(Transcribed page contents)
╭──

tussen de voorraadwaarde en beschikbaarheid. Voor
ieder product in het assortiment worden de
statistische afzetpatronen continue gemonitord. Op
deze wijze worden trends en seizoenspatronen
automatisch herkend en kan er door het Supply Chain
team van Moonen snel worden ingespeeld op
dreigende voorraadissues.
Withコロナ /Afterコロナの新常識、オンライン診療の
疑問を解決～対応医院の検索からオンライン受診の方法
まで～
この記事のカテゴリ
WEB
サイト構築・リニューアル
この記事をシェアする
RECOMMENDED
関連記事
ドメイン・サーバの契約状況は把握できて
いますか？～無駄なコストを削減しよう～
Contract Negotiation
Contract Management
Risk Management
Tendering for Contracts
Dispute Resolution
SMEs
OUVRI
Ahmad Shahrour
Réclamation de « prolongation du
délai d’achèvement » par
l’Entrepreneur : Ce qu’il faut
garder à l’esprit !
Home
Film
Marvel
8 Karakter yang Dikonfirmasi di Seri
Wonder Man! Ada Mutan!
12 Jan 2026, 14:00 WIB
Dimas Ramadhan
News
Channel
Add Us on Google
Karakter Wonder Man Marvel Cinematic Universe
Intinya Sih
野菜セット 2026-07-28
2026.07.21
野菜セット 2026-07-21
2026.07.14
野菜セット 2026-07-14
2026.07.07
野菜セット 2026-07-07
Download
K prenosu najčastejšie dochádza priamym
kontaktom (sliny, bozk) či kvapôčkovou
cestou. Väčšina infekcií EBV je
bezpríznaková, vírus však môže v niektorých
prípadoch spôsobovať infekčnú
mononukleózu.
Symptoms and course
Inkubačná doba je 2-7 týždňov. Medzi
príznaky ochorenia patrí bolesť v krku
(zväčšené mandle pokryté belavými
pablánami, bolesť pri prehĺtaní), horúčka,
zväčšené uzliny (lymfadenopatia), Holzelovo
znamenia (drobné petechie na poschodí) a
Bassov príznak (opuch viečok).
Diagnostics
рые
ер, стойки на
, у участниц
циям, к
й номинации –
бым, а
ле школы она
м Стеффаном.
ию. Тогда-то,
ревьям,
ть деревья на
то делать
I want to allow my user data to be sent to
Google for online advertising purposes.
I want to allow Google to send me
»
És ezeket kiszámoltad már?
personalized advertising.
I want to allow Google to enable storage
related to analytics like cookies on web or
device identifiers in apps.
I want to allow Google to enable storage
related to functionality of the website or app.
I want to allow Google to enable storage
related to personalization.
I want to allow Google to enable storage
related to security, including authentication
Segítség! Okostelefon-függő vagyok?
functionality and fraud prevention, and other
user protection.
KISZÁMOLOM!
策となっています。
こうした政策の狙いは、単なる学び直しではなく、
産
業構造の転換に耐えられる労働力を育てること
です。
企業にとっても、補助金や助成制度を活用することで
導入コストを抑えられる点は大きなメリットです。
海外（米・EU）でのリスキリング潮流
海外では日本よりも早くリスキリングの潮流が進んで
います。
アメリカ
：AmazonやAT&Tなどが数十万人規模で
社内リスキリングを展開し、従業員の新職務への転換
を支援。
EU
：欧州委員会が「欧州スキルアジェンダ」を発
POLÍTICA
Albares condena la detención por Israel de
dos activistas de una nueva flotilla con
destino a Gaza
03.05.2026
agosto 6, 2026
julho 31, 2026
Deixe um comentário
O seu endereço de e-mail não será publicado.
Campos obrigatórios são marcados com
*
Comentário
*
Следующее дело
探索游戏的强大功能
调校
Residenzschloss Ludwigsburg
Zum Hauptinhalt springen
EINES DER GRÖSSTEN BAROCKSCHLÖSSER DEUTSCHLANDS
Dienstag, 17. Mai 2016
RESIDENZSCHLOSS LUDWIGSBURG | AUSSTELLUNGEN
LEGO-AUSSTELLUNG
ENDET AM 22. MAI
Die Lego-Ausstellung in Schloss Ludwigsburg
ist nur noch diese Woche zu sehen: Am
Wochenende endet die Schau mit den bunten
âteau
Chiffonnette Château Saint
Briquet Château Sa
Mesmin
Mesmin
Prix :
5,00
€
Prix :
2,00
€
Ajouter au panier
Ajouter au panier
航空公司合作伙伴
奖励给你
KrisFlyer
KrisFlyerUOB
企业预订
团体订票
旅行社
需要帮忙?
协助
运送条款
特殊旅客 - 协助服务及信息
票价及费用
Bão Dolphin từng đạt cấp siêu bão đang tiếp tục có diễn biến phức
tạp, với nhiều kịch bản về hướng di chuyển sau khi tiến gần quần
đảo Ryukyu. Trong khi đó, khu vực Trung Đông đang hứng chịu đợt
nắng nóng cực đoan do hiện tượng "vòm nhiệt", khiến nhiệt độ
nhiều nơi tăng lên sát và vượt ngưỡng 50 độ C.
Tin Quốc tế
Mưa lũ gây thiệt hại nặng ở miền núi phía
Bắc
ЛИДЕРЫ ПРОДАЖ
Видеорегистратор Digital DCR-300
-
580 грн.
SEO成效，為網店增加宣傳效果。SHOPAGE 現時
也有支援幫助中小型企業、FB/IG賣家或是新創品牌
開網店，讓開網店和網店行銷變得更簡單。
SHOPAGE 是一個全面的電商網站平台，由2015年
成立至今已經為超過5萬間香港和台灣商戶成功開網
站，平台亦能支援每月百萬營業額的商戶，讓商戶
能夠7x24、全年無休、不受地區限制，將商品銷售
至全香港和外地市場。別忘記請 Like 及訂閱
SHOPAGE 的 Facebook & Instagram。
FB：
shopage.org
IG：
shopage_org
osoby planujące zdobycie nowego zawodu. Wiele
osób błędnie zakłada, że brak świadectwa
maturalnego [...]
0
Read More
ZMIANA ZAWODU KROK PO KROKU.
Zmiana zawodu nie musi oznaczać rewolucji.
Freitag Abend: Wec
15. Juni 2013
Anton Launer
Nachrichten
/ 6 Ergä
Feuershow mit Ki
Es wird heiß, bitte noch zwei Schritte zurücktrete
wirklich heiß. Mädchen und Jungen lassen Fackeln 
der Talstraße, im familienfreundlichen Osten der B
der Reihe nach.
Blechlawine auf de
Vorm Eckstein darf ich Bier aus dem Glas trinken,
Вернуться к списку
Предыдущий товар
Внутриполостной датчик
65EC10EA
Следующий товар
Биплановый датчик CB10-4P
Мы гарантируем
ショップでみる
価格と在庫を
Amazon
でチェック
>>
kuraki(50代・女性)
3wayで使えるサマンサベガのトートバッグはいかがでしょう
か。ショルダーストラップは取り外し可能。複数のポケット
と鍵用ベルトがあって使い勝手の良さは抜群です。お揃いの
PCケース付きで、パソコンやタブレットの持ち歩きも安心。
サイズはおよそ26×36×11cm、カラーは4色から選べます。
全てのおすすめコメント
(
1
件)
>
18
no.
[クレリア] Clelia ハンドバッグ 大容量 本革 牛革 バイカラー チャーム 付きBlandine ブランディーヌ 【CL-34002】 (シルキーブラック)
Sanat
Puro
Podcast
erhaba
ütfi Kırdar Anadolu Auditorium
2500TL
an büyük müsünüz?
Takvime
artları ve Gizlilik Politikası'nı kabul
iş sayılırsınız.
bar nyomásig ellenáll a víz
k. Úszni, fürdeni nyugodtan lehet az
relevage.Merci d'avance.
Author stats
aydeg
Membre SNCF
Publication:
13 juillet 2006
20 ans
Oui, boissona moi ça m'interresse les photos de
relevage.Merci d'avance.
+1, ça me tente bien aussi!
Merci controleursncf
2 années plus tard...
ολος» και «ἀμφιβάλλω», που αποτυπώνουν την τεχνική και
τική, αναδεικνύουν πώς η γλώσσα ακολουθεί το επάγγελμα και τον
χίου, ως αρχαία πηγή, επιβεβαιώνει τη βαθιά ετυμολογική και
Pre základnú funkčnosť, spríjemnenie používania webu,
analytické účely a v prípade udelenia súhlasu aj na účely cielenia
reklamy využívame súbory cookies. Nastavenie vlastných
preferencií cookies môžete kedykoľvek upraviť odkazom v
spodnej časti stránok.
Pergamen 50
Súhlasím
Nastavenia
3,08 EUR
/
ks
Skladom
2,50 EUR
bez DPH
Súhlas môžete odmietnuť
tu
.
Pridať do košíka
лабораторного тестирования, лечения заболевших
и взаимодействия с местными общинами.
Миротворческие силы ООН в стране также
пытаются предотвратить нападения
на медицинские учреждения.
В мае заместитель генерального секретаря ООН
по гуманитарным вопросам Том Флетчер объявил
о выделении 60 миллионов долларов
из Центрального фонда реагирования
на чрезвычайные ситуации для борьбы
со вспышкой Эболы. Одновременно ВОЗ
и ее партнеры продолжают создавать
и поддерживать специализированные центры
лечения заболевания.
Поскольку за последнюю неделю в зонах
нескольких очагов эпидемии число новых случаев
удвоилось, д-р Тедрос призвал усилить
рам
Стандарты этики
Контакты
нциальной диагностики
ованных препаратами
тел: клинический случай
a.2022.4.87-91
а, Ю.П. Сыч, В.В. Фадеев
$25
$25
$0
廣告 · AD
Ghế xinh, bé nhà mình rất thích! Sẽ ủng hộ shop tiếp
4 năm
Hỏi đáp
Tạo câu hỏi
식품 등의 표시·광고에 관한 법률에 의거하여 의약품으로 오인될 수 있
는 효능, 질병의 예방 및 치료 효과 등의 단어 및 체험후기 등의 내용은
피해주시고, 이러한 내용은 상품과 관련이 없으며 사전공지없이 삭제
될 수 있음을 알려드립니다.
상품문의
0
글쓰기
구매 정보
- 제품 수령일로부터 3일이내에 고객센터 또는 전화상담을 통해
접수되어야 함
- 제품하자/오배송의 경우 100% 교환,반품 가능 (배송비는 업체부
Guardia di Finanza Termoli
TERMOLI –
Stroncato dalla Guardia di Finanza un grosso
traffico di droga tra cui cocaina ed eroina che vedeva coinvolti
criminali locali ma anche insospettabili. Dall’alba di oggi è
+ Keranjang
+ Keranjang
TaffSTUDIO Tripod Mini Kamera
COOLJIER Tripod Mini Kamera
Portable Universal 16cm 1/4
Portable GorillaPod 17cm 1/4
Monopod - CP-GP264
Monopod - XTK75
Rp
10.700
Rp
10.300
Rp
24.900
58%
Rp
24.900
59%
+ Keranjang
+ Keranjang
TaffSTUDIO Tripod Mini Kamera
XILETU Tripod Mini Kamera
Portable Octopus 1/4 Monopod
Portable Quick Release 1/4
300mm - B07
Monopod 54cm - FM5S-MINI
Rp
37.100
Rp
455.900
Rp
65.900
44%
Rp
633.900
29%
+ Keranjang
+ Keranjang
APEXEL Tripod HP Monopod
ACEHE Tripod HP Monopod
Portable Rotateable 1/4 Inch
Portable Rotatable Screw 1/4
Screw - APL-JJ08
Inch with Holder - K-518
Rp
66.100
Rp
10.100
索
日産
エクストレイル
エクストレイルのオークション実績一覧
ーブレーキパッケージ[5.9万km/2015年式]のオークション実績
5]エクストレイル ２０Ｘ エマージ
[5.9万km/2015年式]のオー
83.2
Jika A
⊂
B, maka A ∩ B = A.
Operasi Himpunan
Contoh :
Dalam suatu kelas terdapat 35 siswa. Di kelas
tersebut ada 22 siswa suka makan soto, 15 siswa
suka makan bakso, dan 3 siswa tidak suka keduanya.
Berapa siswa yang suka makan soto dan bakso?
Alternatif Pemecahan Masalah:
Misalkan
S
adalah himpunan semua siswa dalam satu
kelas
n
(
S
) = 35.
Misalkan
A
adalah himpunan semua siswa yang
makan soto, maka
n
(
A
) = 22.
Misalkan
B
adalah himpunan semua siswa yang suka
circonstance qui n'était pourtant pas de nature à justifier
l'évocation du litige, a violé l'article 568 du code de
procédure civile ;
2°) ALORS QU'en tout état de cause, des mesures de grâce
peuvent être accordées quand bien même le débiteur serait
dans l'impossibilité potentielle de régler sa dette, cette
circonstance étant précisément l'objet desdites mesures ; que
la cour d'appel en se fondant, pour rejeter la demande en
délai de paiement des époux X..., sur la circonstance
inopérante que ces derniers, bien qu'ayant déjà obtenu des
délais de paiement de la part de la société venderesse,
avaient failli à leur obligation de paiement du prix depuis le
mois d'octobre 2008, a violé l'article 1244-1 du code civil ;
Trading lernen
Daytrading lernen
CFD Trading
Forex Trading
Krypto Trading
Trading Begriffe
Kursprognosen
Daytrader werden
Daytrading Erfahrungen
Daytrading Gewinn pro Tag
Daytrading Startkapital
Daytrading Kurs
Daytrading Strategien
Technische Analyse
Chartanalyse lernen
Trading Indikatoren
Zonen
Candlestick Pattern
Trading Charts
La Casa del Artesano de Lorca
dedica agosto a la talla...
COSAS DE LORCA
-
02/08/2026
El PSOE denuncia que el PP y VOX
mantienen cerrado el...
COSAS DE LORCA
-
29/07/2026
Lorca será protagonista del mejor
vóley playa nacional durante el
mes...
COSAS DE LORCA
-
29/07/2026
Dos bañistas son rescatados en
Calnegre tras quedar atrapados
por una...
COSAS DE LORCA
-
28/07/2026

╰──

* WHAT THIS TASK INVOLVES *
Copy the listing from its first line through the line with "automatisch herkend en", renaming "product" to "artikel" and leaving everything else unchanged.

* PROBLEM SOLUTION *
tussen de voorraadwaarde en beschikbaarheid. Voor
ieder artikel in het assortiment worden de
statistische afzetpatronen continue gemonitord. Op
deze wijze worden trends en seizoenspatronen
automatisch herkend en kan er door het Supply Chain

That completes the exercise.